Conference Paper | 2016

A New Categorization of the U.S. Economy: The Role of Supply Chain Industries in Performance

by Mercedes Delgado and Karen G. Mills


Supply chains have been an important part of the discussion of the American economy. However, this discussion has lacked an empirical definition of who are the suppliers and this has limited our understanding of their role in national performance. This paper introduces a new industry categorization that separates Supply Chain industries (i.e., those that sell their goods and services primarily to other businesses or governments) from Business-to-Consumer (B2C) industries (i.e., those that sell primarily to consumers). Our analysis uses the 2002 Benchmark Input-Output Accounts from the U.S. Bureau of Economic Analysis to identify Supply Chain and B2C industries. Using this categorization we examine the supply chain economy during the 1998–2013 period across several metrics: the number of firms, employment, wages, labor occupation composition, patenting, and growth dynamics. We find that supply chain industries comprise a large segment of the economy. In particular, there are many suppliers of traded services both in terms of employment and number of firms. Supply chain industries, especially traded services, have higher average wages than other industry segments. This can be explained in part by the larger relative presence of STEM (Science, Technology, Engineering and Math) occupations in supply chain industries, and in particular in the suppliers of traded services (though non-STEM occupations such as accounting, finance, managerial, and logistics are also important to service suppliers). While STEM occupations are most prevalent in suppliers of traded services, patents are primarily concentrated in manufacturing suppliers. Together, these observations suggest that much of the U.S. innovative activity happens in the supply chain economy. We also find that the employment in the supply chain economy has been evolving away from manufacturing and towards services for the period under examination (1998-2013), with suppliers of traded services experiencing high growth in employment and wages. Finally, the analysis of the growth trends during the business cycles reveals that the supply chain economy is particularly susceptible to economic crises (2001-2002; 2007-2009).

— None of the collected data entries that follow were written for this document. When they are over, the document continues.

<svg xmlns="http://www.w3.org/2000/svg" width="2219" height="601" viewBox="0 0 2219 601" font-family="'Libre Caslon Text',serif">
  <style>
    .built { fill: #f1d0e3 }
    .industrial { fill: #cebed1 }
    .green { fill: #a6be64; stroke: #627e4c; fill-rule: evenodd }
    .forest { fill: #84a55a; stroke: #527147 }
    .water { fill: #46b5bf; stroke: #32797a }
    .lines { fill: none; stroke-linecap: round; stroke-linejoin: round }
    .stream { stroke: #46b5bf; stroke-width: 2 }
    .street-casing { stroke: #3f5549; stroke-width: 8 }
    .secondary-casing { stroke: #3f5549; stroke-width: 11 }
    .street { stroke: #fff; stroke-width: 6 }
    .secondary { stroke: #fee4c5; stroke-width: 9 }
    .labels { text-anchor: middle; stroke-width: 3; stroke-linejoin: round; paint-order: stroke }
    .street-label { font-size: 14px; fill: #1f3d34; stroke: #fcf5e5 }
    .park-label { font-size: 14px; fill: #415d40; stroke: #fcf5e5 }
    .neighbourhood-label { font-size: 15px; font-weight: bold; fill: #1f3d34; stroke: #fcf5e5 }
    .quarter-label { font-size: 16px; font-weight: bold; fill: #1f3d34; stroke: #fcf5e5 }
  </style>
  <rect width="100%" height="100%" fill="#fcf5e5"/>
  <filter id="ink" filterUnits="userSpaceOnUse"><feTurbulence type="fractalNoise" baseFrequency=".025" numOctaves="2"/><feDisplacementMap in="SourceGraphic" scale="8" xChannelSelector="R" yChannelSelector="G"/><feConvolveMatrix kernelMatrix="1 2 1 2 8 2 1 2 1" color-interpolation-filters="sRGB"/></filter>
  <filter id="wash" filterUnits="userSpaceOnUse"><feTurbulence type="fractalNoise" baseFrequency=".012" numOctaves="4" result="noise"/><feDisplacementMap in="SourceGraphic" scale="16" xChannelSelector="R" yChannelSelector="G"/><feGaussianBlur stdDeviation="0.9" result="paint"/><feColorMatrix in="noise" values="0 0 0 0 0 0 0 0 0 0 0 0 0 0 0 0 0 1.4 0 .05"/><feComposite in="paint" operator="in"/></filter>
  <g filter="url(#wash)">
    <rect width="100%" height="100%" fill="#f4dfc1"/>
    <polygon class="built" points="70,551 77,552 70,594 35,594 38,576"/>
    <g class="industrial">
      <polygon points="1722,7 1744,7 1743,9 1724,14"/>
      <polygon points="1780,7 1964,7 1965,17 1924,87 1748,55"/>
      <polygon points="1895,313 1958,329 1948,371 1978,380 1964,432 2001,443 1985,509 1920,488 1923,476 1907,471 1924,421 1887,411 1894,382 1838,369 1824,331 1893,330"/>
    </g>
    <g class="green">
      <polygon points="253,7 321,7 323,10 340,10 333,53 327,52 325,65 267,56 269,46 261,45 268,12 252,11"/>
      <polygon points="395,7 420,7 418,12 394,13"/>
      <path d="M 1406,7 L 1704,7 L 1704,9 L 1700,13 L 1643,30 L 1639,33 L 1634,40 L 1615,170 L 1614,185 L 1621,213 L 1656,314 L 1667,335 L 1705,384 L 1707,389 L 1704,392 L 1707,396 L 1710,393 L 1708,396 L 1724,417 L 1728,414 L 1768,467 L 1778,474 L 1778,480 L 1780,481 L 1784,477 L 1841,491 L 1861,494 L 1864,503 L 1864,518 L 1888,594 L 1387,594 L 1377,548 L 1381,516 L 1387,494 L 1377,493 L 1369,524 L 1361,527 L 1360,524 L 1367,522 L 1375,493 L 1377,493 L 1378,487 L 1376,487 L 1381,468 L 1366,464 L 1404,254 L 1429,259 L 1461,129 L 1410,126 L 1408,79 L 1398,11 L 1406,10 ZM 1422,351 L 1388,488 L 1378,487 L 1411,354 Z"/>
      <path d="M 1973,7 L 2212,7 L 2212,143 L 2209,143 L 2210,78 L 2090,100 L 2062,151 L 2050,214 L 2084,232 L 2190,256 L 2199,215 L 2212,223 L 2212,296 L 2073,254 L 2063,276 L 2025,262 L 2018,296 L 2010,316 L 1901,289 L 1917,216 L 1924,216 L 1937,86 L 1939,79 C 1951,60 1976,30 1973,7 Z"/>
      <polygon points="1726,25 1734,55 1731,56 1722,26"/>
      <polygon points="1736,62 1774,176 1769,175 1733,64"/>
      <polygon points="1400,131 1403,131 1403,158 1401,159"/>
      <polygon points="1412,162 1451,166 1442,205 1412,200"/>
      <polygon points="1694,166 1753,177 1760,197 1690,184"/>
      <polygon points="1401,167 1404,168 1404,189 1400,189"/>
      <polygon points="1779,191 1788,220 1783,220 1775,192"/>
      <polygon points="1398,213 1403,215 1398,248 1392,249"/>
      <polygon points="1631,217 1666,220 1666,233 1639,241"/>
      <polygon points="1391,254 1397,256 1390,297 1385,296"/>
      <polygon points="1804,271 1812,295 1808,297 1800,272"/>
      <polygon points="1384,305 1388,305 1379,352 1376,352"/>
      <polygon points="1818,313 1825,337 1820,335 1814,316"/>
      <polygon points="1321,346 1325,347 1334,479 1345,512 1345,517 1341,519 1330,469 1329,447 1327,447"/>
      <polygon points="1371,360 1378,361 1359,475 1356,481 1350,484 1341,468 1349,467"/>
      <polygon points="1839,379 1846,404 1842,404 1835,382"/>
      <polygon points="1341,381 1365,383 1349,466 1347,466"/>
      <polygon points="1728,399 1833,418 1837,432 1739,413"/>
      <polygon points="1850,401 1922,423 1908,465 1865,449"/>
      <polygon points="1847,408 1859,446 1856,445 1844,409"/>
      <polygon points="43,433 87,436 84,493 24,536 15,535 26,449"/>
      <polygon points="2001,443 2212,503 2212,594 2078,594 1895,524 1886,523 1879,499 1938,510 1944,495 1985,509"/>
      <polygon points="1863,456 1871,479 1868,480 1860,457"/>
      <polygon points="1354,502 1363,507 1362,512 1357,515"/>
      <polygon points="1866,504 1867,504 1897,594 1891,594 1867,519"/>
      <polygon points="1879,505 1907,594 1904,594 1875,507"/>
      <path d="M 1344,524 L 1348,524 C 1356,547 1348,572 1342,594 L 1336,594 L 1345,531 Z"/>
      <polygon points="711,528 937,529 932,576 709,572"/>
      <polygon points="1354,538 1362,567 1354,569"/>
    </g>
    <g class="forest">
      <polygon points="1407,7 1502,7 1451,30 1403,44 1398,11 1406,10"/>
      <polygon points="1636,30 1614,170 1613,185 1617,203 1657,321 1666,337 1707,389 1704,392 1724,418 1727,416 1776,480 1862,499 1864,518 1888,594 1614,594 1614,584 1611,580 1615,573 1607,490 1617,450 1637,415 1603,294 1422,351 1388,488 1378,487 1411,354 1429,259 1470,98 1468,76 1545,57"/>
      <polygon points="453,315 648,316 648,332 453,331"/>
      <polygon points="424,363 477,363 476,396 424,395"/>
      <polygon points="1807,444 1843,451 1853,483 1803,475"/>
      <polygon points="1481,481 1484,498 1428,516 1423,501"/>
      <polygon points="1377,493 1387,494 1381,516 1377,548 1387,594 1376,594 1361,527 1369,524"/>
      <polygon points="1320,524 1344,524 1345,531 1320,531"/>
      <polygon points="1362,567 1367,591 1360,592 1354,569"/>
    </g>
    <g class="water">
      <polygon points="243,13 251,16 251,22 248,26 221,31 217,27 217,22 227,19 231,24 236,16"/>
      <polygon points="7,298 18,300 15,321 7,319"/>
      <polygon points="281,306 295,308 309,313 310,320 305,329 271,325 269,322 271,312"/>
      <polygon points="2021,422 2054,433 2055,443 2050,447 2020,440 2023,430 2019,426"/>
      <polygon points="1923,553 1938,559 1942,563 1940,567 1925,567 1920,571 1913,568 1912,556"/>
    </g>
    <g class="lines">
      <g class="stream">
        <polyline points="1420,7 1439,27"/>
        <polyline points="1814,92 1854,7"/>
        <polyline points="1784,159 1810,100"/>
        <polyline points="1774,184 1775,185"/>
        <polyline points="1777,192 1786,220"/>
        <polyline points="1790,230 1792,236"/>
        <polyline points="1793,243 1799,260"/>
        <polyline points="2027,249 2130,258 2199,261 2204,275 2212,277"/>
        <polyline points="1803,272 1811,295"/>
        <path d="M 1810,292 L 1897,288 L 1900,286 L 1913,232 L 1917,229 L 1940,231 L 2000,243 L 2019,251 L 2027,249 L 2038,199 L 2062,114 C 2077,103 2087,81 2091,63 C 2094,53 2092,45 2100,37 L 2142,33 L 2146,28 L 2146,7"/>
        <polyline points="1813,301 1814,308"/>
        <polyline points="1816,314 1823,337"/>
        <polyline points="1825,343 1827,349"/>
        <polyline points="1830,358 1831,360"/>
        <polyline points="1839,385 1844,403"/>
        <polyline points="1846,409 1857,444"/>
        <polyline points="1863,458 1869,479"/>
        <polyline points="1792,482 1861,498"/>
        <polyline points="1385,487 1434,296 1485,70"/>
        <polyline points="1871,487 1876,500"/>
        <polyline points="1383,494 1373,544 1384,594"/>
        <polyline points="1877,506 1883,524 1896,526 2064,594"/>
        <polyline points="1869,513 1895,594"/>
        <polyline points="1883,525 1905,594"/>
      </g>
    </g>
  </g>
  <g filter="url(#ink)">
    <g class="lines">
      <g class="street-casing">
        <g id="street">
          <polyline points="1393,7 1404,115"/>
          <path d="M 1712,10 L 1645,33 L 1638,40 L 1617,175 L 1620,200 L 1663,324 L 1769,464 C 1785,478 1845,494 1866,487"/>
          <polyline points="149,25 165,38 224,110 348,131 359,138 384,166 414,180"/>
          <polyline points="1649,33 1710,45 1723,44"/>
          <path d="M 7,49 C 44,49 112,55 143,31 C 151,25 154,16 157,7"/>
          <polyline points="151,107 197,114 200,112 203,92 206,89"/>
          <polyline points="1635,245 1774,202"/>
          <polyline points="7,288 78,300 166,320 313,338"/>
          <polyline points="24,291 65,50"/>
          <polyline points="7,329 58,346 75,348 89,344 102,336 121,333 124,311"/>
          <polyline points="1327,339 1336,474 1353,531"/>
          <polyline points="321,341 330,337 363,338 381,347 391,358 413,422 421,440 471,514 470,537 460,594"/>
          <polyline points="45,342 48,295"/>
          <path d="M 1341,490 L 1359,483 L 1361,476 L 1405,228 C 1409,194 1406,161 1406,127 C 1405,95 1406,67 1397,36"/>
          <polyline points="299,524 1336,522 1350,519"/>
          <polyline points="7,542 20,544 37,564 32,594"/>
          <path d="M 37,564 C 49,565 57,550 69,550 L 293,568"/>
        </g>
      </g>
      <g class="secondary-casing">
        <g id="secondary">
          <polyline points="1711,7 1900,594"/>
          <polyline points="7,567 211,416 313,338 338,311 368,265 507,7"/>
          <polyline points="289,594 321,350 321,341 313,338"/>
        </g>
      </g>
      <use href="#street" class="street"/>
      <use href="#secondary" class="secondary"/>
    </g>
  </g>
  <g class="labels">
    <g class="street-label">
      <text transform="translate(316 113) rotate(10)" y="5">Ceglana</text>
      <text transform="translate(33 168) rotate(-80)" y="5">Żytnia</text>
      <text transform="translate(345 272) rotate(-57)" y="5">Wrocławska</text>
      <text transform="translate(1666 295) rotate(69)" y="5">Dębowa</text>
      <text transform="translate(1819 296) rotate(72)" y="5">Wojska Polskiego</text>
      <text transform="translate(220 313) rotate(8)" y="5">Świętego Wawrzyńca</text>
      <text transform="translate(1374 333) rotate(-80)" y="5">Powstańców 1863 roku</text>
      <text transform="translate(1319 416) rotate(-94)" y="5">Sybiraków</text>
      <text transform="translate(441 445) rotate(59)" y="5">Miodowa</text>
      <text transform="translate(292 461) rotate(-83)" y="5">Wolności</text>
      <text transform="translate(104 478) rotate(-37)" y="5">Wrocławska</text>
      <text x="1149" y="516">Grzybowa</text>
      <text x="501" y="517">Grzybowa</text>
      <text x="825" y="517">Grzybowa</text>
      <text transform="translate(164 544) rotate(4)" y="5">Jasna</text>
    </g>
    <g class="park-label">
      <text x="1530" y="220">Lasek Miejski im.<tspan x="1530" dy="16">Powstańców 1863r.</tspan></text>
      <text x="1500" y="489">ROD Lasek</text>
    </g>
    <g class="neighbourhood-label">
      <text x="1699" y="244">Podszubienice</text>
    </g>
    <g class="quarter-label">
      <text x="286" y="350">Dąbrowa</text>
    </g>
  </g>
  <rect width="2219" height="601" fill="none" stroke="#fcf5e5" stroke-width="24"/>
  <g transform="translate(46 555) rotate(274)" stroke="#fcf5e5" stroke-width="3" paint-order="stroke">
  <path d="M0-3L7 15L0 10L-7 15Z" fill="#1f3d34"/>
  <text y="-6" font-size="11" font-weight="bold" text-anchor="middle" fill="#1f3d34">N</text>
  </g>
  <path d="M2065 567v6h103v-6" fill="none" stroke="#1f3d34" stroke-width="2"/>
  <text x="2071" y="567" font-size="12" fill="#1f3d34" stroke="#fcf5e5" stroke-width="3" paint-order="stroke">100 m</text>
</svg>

Overall, our findings call for targeted policies that recognize that suppliers are a large segment of the U.S. economy, are a mix of manufacturers and service providers, have a diverse and distinct set of labor occupations, drive innovation, and are vulnerable to crises.

Keywords: Supply Chain Categorization,; Economics; Corporate Entrepreneurship; Service Industry; North and Central America;


Delgado, Mercedes, and Karen G. Mills. "A New Categorization of the U.S. Economy: The Role of Supply Chain Industries in Performance." Paper presented at the Industry Studies Association, Minneapolis, MN, May 2016.